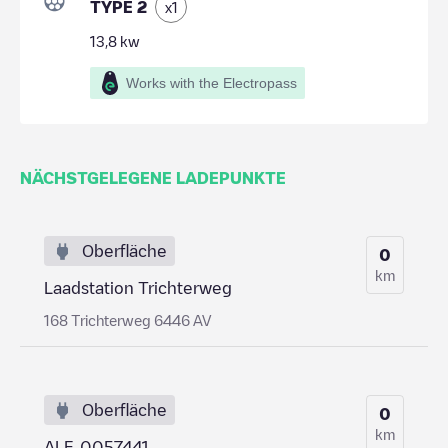
TYPE 2
x
1
13,8
kw
Works with the Electropass
NÄCHSTGELEGENE LADEPUNKTE
Oberfläche
0
km
Laadstation Trichterweg
168 Trichterweg 6446 AV
Oberfläche
0
km
ALF-0057441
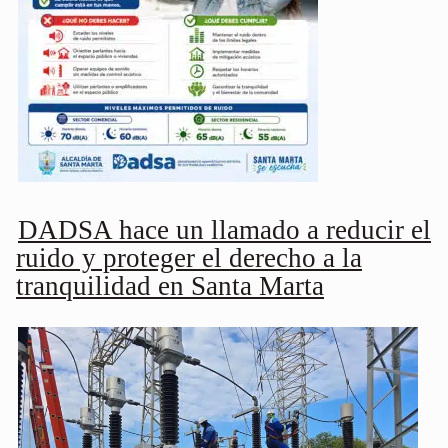
DADSA hace un llamado a reducir el
ruido y proteger el derecho a la
tranquilidad en Santa Marta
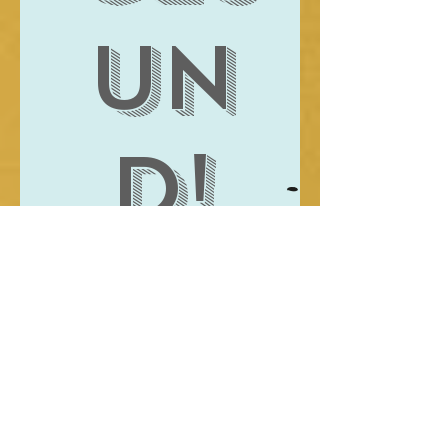
un
d!
kreative Ideen gegen
die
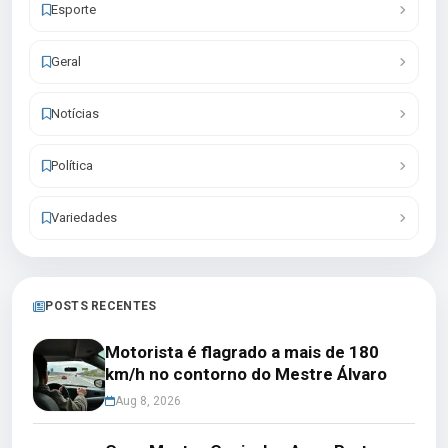
Esporte
Geral
Notícias
Política
Variedades
POSTS RECENTES
Motorista é flagrado a mais de 180
km/h no contorno do Mestre Álvaro
Aug 8, 2026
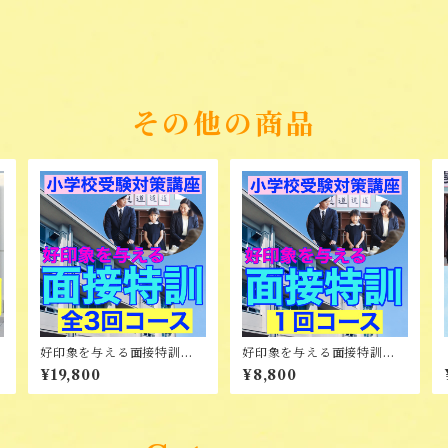
その他の商品
好印象を与える面接特訓
好印象を与える面接特訓
【全3回コース】
（オンライン）
¥19,800
¥8,800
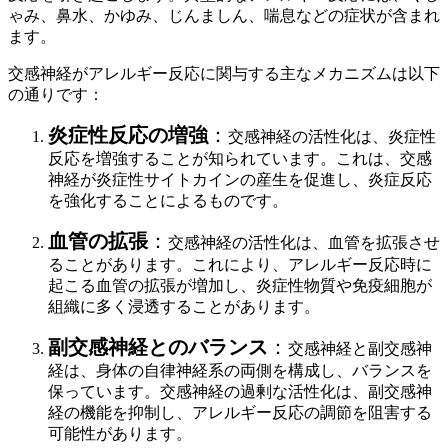
ゃみ、鼻水、かゆみ、じんましん、喘息などの症状が含まれ
ます。
交感神経がアレルギー反応に関与する主なメカニズムは以下
の通りです：
炎症性反応の増強
：
交感神経の活性化は、炎症性
反応を増強することが知られています。これは、交感
神経が炎症性サイトカインの産生を促進し、炎症反応
を強化することによるものです。
血管の拡張
：
交感神経の活性化は、血管を拡張させ
ることがあります。これにより、アレルギー反応時に
起こる血管の拡張が増加し、炎症性物質や免疫細胞が
組織に多く浸透することがあります。
副交感神経とのバランス
：
交感神経と副交感神
経は、身体の自律神経系の両側を構成し、バランスを
保っています。交感神経の過剰な活性化は、副交感神
経の機能を抑制し、アレルギー反応の調節を阻害する
可能性があります。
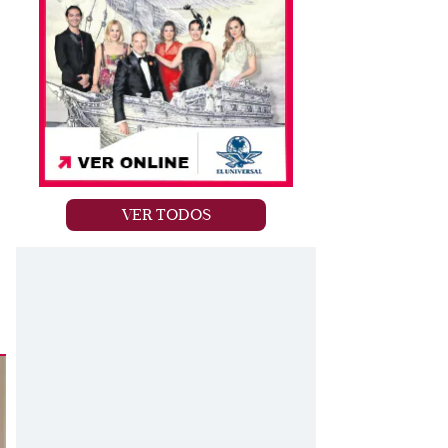
VER TODOS
a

_Exercise brief_
Leave out the pictures, then repeat the listing above exactly from its first line to the line with "交感神経の活性化は、血管を拡張させ", inclusive.

_Task solution_
TYPE 2
x
1
13,8
kw
Works with the Electropass
NÄCHSTGELEGENE LADEPUNKTE
Oberfläche
0
km
Laadstation Trichterweg
168 Trichterweg 6446 AV
Oberfläche
0
km
ALF-0057441
DADSA hace un llamado a reducir el
ruido y proteger el derecho a la
tranquilidad en Santa Marta
un
d!
kreative Ideen gegen
die
Esporte
Geral
Notícias
Política
Variedades
POSTS RECENTES
Motorista é flagrado a mais de 180
km/h no contorno do Mestre Álvaro
Aug 8, 2026
その他の商品
好印象を与える面接特訓
好印象を与える面接特訓
【全3回コース】
（オンライン）
¥19,800
¥8,800
ゃみ、鼻水、かゆみ、じんましん、喘息などの症状が含まれ
ます。
交感神経がアレルギー反応に関与する主なメカニズムは以下
の通りです：
炎症性反応の増強
：
交感神経の活性化は、炎症性
反応を増強することが知られています。これは、交感
神経が炎症性サイトカインの産生を促進し、炎症反応
を強化することによるものです。
血管の拡張
：
交感神経の活性化は、血管を拡張させ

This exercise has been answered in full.